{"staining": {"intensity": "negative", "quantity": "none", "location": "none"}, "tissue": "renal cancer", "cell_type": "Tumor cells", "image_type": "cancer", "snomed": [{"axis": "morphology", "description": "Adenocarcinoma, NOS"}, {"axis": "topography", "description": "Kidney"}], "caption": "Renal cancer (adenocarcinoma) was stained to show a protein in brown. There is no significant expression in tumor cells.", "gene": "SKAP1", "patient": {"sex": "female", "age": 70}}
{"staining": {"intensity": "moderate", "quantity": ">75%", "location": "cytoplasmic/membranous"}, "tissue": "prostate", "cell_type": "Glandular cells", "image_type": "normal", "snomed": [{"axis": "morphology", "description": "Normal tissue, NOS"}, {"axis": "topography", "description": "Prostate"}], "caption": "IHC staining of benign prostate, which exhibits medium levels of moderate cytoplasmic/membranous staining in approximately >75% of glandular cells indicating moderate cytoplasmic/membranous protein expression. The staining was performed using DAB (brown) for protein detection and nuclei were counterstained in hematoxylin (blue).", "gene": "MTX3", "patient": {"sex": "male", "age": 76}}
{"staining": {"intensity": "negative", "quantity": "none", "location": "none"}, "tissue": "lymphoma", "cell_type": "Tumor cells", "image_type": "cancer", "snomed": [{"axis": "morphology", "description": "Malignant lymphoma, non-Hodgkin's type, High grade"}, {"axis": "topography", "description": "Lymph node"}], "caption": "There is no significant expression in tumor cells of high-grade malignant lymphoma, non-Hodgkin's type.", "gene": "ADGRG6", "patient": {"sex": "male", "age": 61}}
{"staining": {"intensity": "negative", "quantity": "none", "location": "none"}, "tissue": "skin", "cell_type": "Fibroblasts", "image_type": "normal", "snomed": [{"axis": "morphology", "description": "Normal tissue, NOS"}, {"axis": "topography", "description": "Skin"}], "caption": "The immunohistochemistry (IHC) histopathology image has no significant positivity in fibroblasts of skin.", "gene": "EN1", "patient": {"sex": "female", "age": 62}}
+--
- **PROBLEM DESCRIPTION**
The complete data above is to be written out again as it stands.

- **TASK RESULT**
{"staining": {"intensity": "negative", "quantity": "none", "location": "none"}, "tissue": "renal cancer", "cell_type": "Tumor cells", "image_type": "cancer", "snomed": [{"axis": "morphology", "description": "Adenocarcinoma, NOS"}, {"axis": "topography", "description": "Kidney"}], "caption": "Renal cancer (adenocarcinoma) was stained to show a protein in brown. There is no significant expression in tumor cells.", "gene": "SKAP1", "patient": {"sex": "female", "age": 70}}
{"staining": {"intensity": "moderate", "quantity": ">75%", "location": "cytoplasmic/membranous"}, "tissue": "prostate", "cell_type": "Glandular cells", "image_type": "normal", "snomed": [{"axis": "morphology", "description": "Normal tissue, NOS"}, {"axis": "topography", "description": "Prostate"}], "caption": "IHC staining of benign prostate, which exhibits medium levels of moderate cytoplasmic/membranous staining in approximately >75% of glandular cells indicating moderate cytoplasmic/membranous protein expression. The staining was performed using DAB (brown) for protein detection and nuclei were counterstained in hematoxylin (blue).", "gene": "MTX3", "patient": {"sex": "male", "age": 76}}
{"staining": {"intensity": "negative", "quantity": "none", "location": "none"}, "tissue": "lymphoma", "cell_type": "Tumor cells", "image_type": "cancer", "snomed": [{"axis": "morphology", "description": "Malignant lymphoma, non-Hodgkin's type, High grade"}, {"axis": "topography", "description": "Lymph node"}], "caption": "There is no significant expression in tumor cells of high-grade malignant lymphoma, non-Hodgkin's type.", "gene": "ADGRG6", "patient": {"sex": "male", "age": 61}}
{"staining": {"intensity": "negative", "quantity": "none", "location": "none"}, "tissue": "skin", "cell_type": "Fibroblasts", "image_type": "normal", "snomed": [{"axis": "morphology", "description": "Normal tissue, NOS"}, {"axis": "topography", "description": "Skin"}], "caption": "The immunohistochemistry (IHC) histopathology image has no significant positivity in fibroblasts of skin.", "gene": "EN1", "patient": {"sex": "female", "age": 62}}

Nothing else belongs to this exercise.